Make 2016 the Year of the Donor Database

Database

At Veritus Group we look at a lot of data. In fact, before we do anything with either mid-level or major donor programs, we have to review donor data. Donor data tells us a story about donors. It reveals strengths and weaknesses. It shows us where there is opportunity.

Unfortunately, because we dive into data so often, we see the how messed up many non-profits’ data really are. It’s a shame, because Richard and I would estimate that the non-profit sector is losing millions of dollars every day because their donor data are either not in the correct database, the database is insufficient for mid and major gifts and/or data are not being put into the system correctly.

I know talking about donor databases is not really sexy. But if you really want to be a donor-centered organization, you have to get this right. Your donors deserve it, and if you want to properly steward their gifts, you need good data in a donor database that supports all the work you are doing with donors – from segmentation to recording the moves you make.

Richard and I feel so strongly about this that we’re asking you to make 2016 the year of the database. We believe that if you have a proper donor database with the best information about your donors, you will raise more money and serve them outrageously. Here are some thoughts to consider about donor data and the database that they reside in.

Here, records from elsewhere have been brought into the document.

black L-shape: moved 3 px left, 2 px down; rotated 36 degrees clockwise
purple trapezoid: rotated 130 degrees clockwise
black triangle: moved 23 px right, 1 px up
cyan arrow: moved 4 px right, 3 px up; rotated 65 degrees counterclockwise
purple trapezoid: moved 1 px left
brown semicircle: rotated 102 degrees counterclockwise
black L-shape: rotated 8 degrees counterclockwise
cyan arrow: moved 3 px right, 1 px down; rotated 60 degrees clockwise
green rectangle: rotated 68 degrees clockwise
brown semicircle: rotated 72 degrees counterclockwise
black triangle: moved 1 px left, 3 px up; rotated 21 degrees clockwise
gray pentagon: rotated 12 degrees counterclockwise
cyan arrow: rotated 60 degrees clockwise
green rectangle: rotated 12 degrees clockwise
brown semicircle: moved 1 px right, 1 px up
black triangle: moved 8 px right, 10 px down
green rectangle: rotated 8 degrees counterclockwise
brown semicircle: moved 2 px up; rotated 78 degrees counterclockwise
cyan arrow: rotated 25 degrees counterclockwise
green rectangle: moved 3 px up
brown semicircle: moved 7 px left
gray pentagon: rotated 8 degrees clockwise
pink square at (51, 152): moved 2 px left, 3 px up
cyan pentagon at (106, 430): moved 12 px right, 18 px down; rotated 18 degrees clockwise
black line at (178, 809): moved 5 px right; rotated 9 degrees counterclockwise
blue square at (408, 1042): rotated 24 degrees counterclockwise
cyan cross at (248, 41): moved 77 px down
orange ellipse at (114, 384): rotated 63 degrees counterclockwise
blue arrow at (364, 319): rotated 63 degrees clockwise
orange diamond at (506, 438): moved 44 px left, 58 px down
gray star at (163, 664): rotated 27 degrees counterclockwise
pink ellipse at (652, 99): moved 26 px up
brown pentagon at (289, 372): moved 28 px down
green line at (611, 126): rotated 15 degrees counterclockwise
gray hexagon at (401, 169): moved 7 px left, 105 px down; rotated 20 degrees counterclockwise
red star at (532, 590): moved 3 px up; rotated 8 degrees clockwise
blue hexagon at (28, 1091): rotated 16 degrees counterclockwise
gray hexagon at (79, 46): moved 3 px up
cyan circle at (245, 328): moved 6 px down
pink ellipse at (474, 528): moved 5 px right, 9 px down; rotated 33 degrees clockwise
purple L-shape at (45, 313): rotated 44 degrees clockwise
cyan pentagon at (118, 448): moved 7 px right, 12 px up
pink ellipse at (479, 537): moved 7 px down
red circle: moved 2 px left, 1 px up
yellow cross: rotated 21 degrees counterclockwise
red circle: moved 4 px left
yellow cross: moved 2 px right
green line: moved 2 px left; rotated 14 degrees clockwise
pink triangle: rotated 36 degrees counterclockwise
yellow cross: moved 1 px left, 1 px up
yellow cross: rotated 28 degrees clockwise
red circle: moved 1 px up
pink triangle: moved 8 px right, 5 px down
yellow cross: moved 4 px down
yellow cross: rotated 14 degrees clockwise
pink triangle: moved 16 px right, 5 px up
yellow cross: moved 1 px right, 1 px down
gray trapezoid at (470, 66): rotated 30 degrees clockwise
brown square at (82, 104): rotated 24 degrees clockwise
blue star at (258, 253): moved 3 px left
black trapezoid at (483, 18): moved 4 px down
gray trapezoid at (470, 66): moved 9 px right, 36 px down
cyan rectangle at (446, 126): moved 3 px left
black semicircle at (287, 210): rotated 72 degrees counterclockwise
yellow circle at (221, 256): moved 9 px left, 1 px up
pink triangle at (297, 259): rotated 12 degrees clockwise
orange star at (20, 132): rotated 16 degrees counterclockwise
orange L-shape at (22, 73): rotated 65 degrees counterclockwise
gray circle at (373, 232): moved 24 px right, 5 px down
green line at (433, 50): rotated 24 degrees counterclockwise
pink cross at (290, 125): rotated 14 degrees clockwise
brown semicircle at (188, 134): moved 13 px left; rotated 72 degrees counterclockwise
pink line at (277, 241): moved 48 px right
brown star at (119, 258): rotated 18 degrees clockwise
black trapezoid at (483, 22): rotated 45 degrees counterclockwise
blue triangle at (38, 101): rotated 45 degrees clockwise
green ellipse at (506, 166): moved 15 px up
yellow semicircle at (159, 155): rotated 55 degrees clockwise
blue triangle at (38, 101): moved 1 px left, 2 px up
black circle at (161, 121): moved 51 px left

  1. You own your data. I cannot tell you how many non-profits are clueless about their own data. They outsource everything, from entering the data to producing reports. The database companies that provide these services are doing this originally with good intentions (I’m assuming), but it’s created a real knowledge void in our industry. The non-profit ends up paying extra for every report they want to run, or if they want to “add on” the moves management module, it’s a ton of money for them to do so. Then you find database companies who have conflicts of interests because they also do the actual marketing. So there is a bunch of pushback from these companies when some other company is hired to do the marketing for the mid or major gift portion of the donor file. It’s wrong, and our industry needs to stop this. What Richard and I are finding is that these database “owners” strong-arm their client into the belief that it’s not the non-profit that owns these donors, it’s the database provider. Let me tell you something: if you can’t carry out a particular strategy because your database provider says it can’t support you, I would get a new provider and move on. It’s an old paradigm, and it’s got to stop.
  2. Your database has to have the ability to track moves management. If your database does not have the ability to track where you are in your relationships with your donors, then either upgrade immediately or switch to a donor database that does. We have had so many clients that have insufficient databases where MGOs have to write notes about their donors either in some kind of excel format or even on paper files. This is absolutely insane. We feel so strongly about this that before you invest in personnel or some kind of new program, you need to invest now in a donor database that allows you to serve equally both a new $10 donor as well as a million-dollar donor who has been with you for 20 years. If your database cannot do this properly, then start shopping now. Think about it: years from now, when you are no longer at your non-profit, how is the next MGO going to know the history of the relationship of their major donors without good data and notes?
  3. Clean up your data. When we start working with organizations on their mid or major gift program, more often than not, we find a mess. Duplications, bad addresses, dead people, old codes in donor files that no one has a clue about, etc. I don’t think you realize how much money you are throwing down the drain by having “dirty data.” You have to clean it up. You have no idea how this affects your donors who give in the mid to major gift range, when you have wrong information about their account with you. Believe me, when a donor gets two pieces of the exact same mail appeal, or you spell their name wrong, it tells the donor you do not know them. Clean it up.
  4. Do e-mail and phone appends. In today’s environment there is no excuse for you not to have your donor’s email and phone number. Especially in the mid to major gift range of donors. You need to know your donors and allow them to communicate with you in a variety of ways. Now, some donors don’t want to relate with you over email or phone, and they will tell you that. But the vast majority of them welcome it. You are not intruding on them. I don’t understand the resistance by development directors who will not invest in conducting ongoing email and phone appends to their database. It makes no sense. This should be updated at least once per year.
  5. It must be easy to produce reports that are meaningful. Often times we’ll ask for reports on individuals and groups of donors on a caseload, and you’d think we asked to get the original copy of the Declaration of Independence – it’s almost impossible. Your donor database has to work for you, not the other way around. The ability to create on-demand reports without incurring an extra cost is a must. I’ve heard story after story of major gift officers who can’t get the right information about donors they are visiting, and the meeting turns horribly wrong. In fact, one MGO I know asked a donor for a $50,000 gift when the previous month that donor had given $100,000 and it hadn’t been recorded in the system correctly.

At the very least, you need your data to work for you, not the other way around. So to sum up, you want:

  1. In-house knowledge of your database
  2. Clean data
  3. The ability to track all moves with donors
  4. Up-to-date information
  5. Easy-to-produce reports that are meaningful to you.

Does your current database provide this? Do you have systems and procedures to ensure that your data are clean and up-to-date? I hope so. If not, make 2016 the year that you get your database issues cleaned up. It may not be sexy, but it will definitely make you more successful with your mid and major donors.